Reproduce verbatim the records from the line containing "The pulse rate" through the line containing "Value: **7.30** ft³", leaving the pictures out of your answer.
--- Data in this exercise Enclosed Below ---
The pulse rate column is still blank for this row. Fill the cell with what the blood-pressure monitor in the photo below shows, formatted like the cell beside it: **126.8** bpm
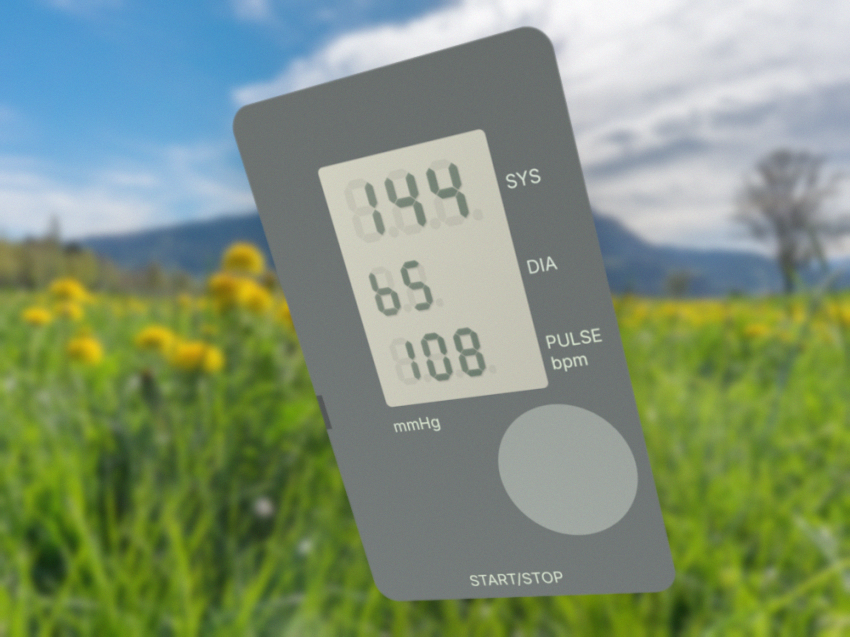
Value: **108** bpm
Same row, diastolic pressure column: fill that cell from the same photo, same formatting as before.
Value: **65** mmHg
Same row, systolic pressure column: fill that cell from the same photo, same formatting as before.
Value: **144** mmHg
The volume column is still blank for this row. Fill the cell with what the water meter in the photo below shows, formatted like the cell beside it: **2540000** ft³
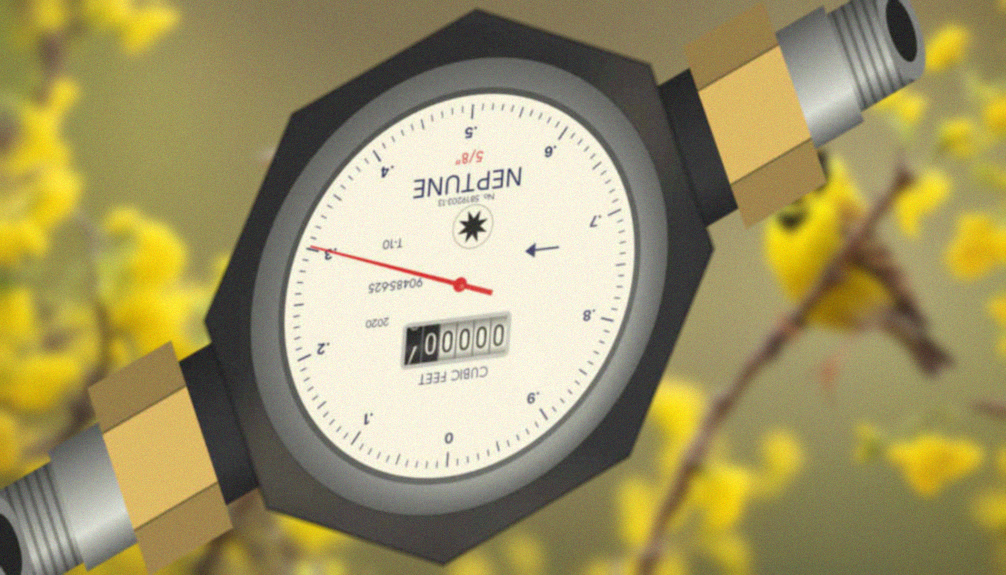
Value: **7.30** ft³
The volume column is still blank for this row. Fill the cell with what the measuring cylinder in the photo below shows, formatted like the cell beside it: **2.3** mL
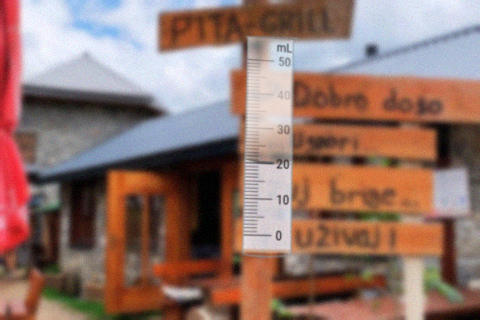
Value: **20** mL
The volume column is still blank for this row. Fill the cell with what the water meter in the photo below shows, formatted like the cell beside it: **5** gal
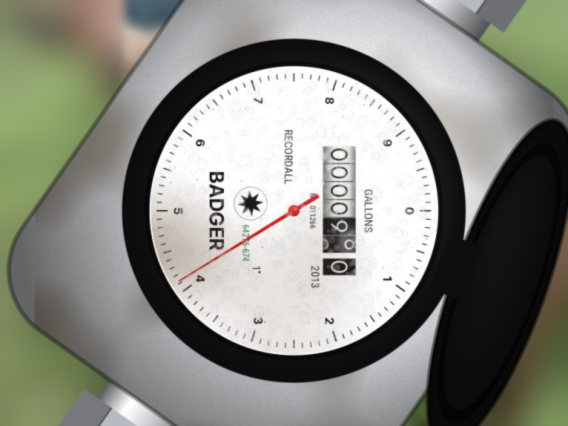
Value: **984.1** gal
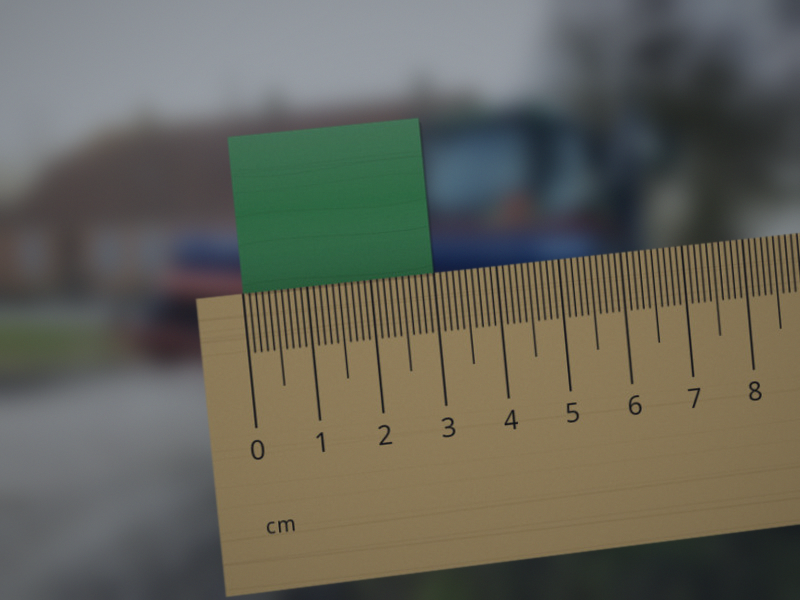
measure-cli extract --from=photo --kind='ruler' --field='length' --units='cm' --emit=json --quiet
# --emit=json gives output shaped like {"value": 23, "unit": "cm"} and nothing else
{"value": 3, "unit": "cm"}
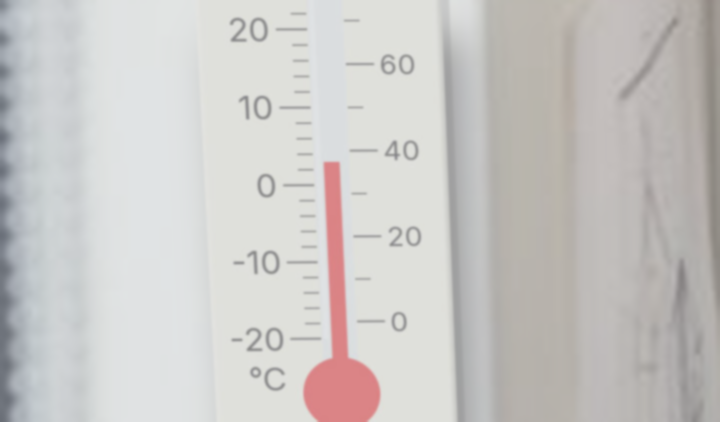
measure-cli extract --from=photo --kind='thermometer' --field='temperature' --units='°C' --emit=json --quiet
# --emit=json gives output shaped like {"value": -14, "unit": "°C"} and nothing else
--- End of Enclosed Data in this exercise ---
--- Data in this exercise Enclosed Below ---
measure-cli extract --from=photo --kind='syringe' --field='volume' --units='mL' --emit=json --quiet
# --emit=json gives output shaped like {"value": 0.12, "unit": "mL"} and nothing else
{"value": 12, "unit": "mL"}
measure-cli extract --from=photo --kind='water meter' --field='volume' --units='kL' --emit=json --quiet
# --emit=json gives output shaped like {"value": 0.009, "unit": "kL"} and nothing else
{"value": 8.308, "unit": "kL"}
--- End of Enclosed Data in this exercise ---
--- Data in this exercise Enclosed Below ---
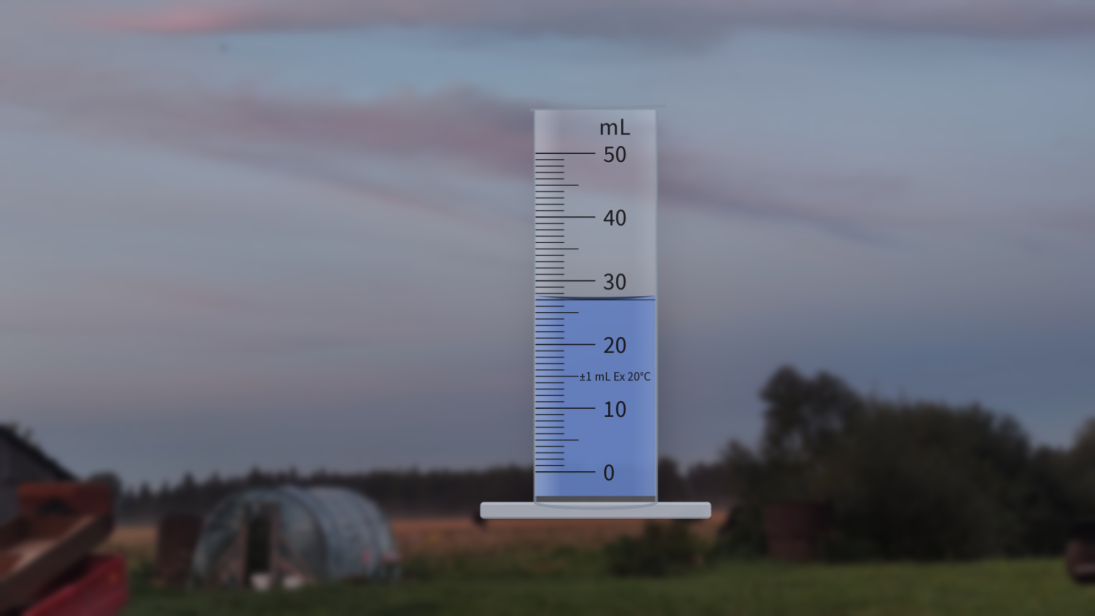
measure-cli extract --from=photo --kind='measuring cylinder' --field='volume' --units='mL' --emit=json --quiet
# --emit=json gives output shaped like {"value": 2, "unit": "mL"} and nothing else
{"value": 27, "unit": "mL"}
--- End of Enclosed Data in this exercise ---
◆ Answer section:
The pulse rate column is still blank for this row. Fill the cell with what the blood-pressure monitor in the photo below shows, formatted like the cell beside it: **126.8** bpm
Value: **108** bpm
Same row, diastolic pressure column: fill that cell from the same photo, same formatting as before.
Value: **65** mmHg
Same row, systolic pressure column: fill that cell from the same photo, same formatting as before.
Value: **144** mmHg
The volume column is still blank for this row. Fill the cell with what the water meter in the photo below shows, formatted like the cell beside it: **2540000** ft³
Value: **7.30** ft³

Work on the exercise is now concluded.